Railway, logistics and sustainable urban development = life quality improvement

Stefan RoseanuThe 8th reunion of the Railway Days Summit (2013) – Wider Black Sea Area Railway Summit – has been the place of debates of the main challenges and opportunities that economic operators and investors in the WBSA countries are confronted with for developing business in the railway vertical. On the occasion, based on the presentations held by the over 70 international speakers and of the intervention of the 300 participants, Club Feroviar (the organiser of the summit) elaborates a position paper called “Railway, logistics and sustainable urban development = life quality improvement”.
The increasing role of railway transport in providing global trade, but also in generating the sustainable growth of passenger mobility involves several objectives identified by the organisations which participated in the Summit. The document details the context in which the railway transport activities are carried out and the social and historic fundaments of the WBSA. Turning into account the continuity of centuries of pan-continental trade routes, WBSA joins 28 countries and territories in Central Europe up to Central Asia with common objectives on increasing freight volumes on surface routes.
The document identifies several objectives specific to the railway industry, included in five large categories: interurban railway infrastructure; railway freight & logistics transport; railway passenger transport; urban transport and infrastructure; innovation and the implication of the private sector.

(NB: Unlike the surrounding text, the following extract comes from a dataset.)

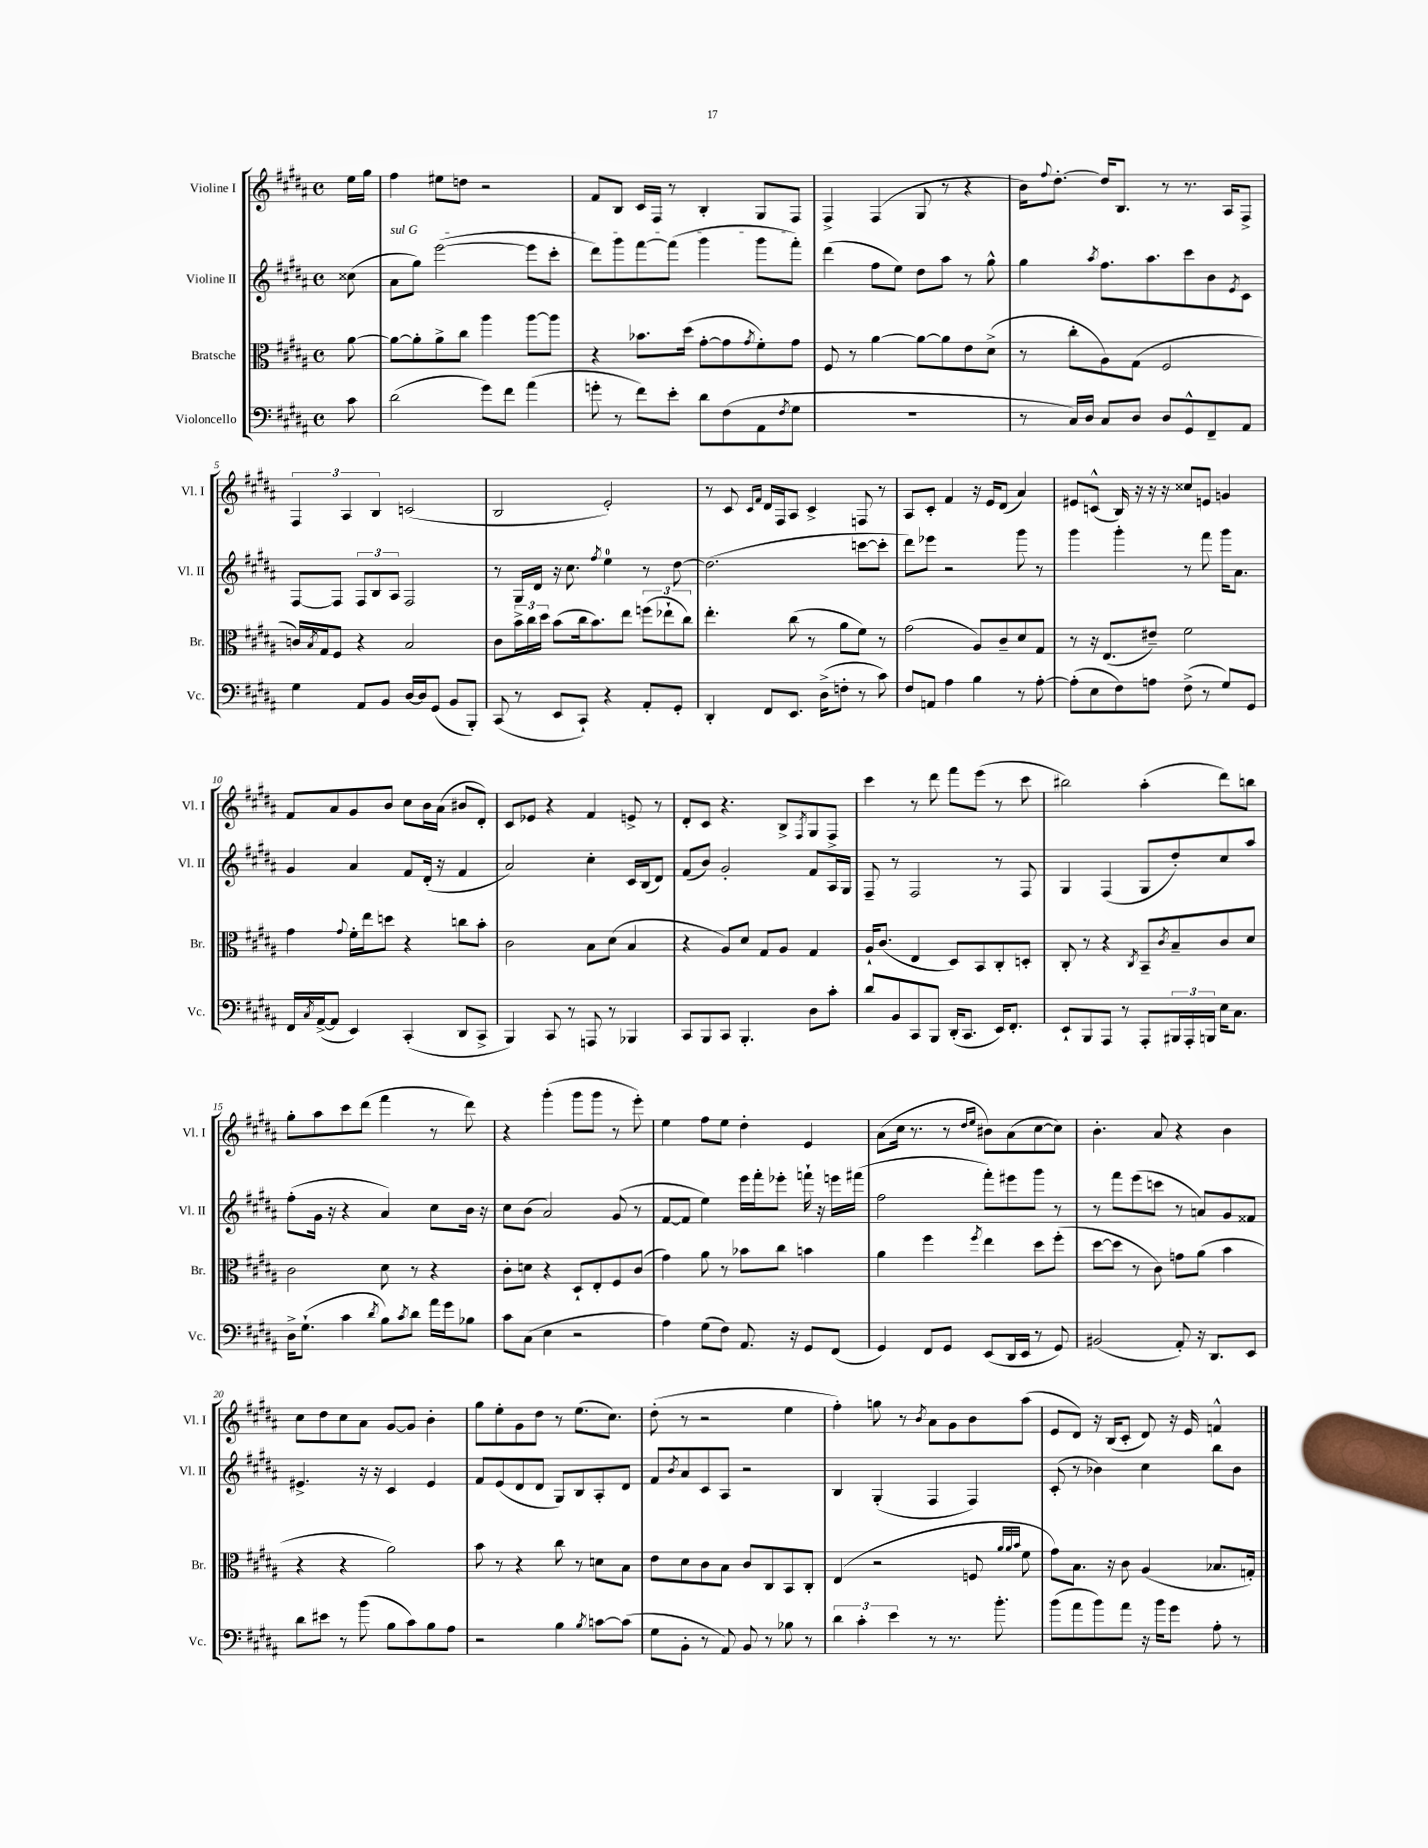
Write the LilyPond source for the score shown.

Regarding the railway infrastructure, the authorities seek to improve the soft infrastructure and physical infrastructure through investments in sectors which present bottlenecks and especially on cross-border sections, in the construction and modernisation of the railway rings of the large urban centres, in the cross-border extension, in the electrification of main routes and in the standardisation of the signalling and control systems. Last but not least, the construction of a high-speed network to focus on the large urban and commercial centres will increase the attractiveness of the area for the business community. Infrastructure development has to consider three important challenges of the region: the existence of two main gauges within WBSA (1520 mm and 1435 mm) which creates a fracture area on the borders of the countries where transfer from one system to another takes place; the high administrative-territorial fragmentation of the region which does build barriers for long-distance transit; extremely varied environmental and geographical conditions, from crossing large rivers and mountain areas to plains, and from Arctic temperatures to Mediterranean temperatures.
Regarding investments in the technical infrastructure sector, the projects to be considered are those aimed at creating a sustainable bottleneck-free WBSA railway network. The construction and modernisation of the railway by-passes of the large urban centres will significantly reduce the travel time of long-distance trains and will increase the attractiveness of WBSA as preferred route for the transport of freight between the two ends of the Eurasian platform. The electrification of the large railway routes will increase the energy-efficiency of trains and will reduce the carbon dioxide footprint, as well as traction costs. This policy has to be extended for the terminals as well, so as to allow electric trains to serve the entire network.
Freight transport on such a wide area cannot develop without a technical and administrative common framework that would enable mobility and communication between business communities. Therefore, the development of an infrastructure that would permit business commuting on long distances and with reduced costs has to be considered when building the WBSA rail network.
The construction of a high-speed network to connect the main urban and business centres in the region, next to the speeding up of railway connections to airports which will permit the acceleration of exchanges between regions and the construction of an efficient trade network.